Split repeating element


#1

Hi,

Please gimmi some advice or guide me.
Situation is:
I got scraped all site in to one string which i need to cut to smaller element.
Structure is:

-Section 3.1


-Section 3.2
-Section 3.3
-Section 3.4.1
-Section 3.4.4
-Section 3.4.5
-Section 3.2
-Section 3.3
-Section 3.4.1
-Section 3.4.4
-Section 3.2
-Section 3.3
-Section 3.4.1
-Section 3.4.5


-Section 3.5
-Section 3.6
-Section 3.7

I would like to cut this repeating sections between lines but if i using strValues.Split({“Section 3.2”,“Section 3.5”},StringSplitOptions.None) then split it for 3.2 to 3.2 to 3.2 to 3.5 <---- i need this in one string to cut this in a part in loop.
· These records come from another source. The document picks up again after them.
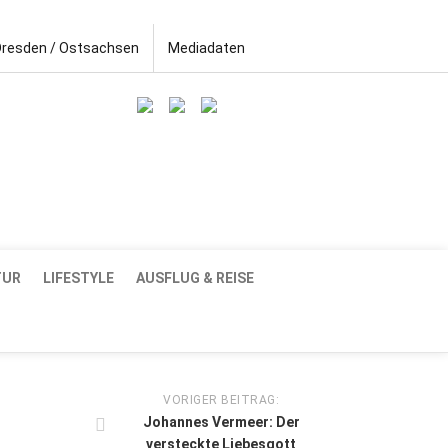
Dresden / Ostsachsen
Mediadaten
TUR
LIFESTYLE
AUSFLUG & REISE
VORIGER BEITRAG:
Johannes Vermeer: Der
versteckte Liebesgott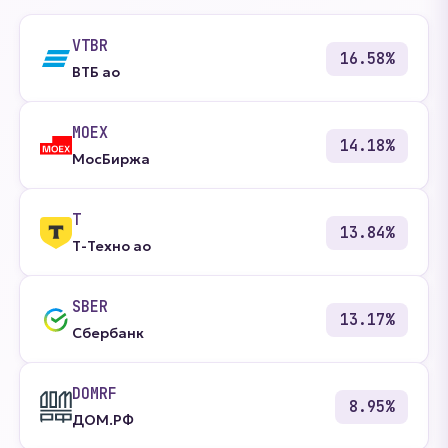
VTBR
16.58%
ВТБ ао
MOEX
14.18%
МосБиржа
T
13.84%
Т-Техно ао
SBER
13.17%
Сбербанк
DOMRF
8.95%
ДОМ.РФ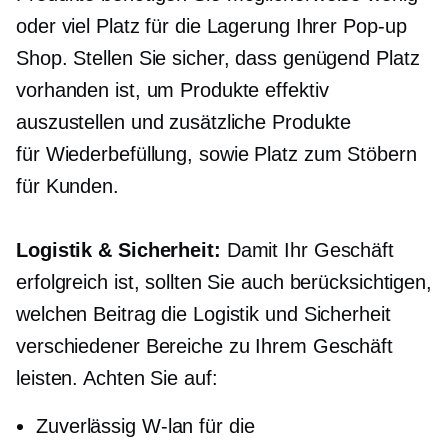
oder viel Platz für die Lagerung Ihrer
Pop-up
Shop. Stellen Sie sicher, dass genügend Platz
vorhanden ist, um Produkte effektiv
auszustellen und zusätzliche Produkte
für
Wiederbefüllung,
sowie Platz zum Stöbern
für Kunden.
Logistik & Sicherheit:
Damit Ihr Geschäft
erfolgreich ist, sollten Sie auch berücksichtigen,
welchen Beitrag die Logistik und Sicherheit
verschiedener Bereiche zu Ihrem Geschäft
leisten. Achten Sie auf:
Zuverlässig
W-lan
für die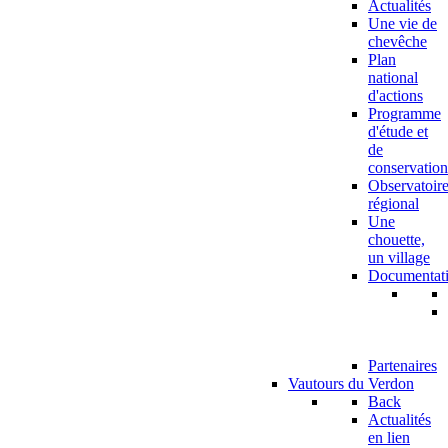
Actualités
Une vie de
chevêche
Plan
national
d'actions
Programme
d'étude et
de
conservation
Observatoir
régional
Une
chouette,
un village
Documentat
Partenaires
Vautours du Verdon
Back
Actualités
en lien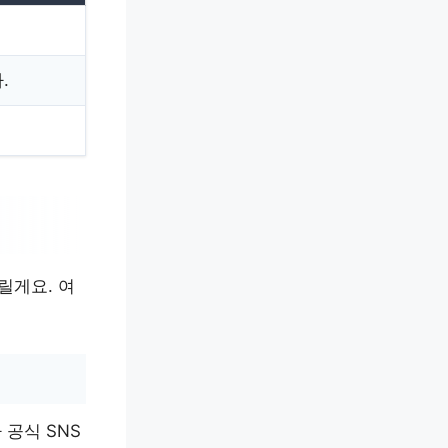
.
릴게요. 여
 공식 SNS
The reason is that on the example can be different number of elements in other page this repeating section can be more or less.

Many thanks for help,
Regards
@fudi5


#2

Hi @fudi5,

Store it in string variable ->strValue
listvalue->List(String)
listvalue= strValue.Split(Environment.NewLine.ToArray, StringSplitOptions.RemoveEmptyEntries).ToList()

use Assign activity
listvalue=listvalue.Distinct().ToList()

strValue=String.join(Environment.NewLine,listvalue)

it will remove the duplicate values

Regards,
Arivu


#3

Hi @arivu96,

Sorry my friend but You dont undestand problem. Your solution is useless on this problem. I need all of the string but i need cut out this part which is between line. I dont need to remove duplicated parts… i need them but in one string.
Part1
Part2 with repeating parts which i want isolated…
Part3

I need this Part2 cut out. Thats all and one condition is that it should be in one string.

Regards,
@fudi5


#4

Hi,

If it’s always between 3.1 and 3.5, what if you just split by those?

txt.Split({"-Section 3.1"},System.StringSplitOptions.None)(1).Split({"-Section 3.5"},System.StringSplitOptions.None)(0)

That would give you only the text between those Sections.

There’s a Regex solution to this as well, but was just giving a quick answer. I’m also not sure the solution you need completely, cause there might be more to it than that.

Regards.


#5

THX for help. Ill try this solution.


#6

Sorry, forgot one other thing. Make sure you add a .Trim on the end, so it removes any newline characters. Regards.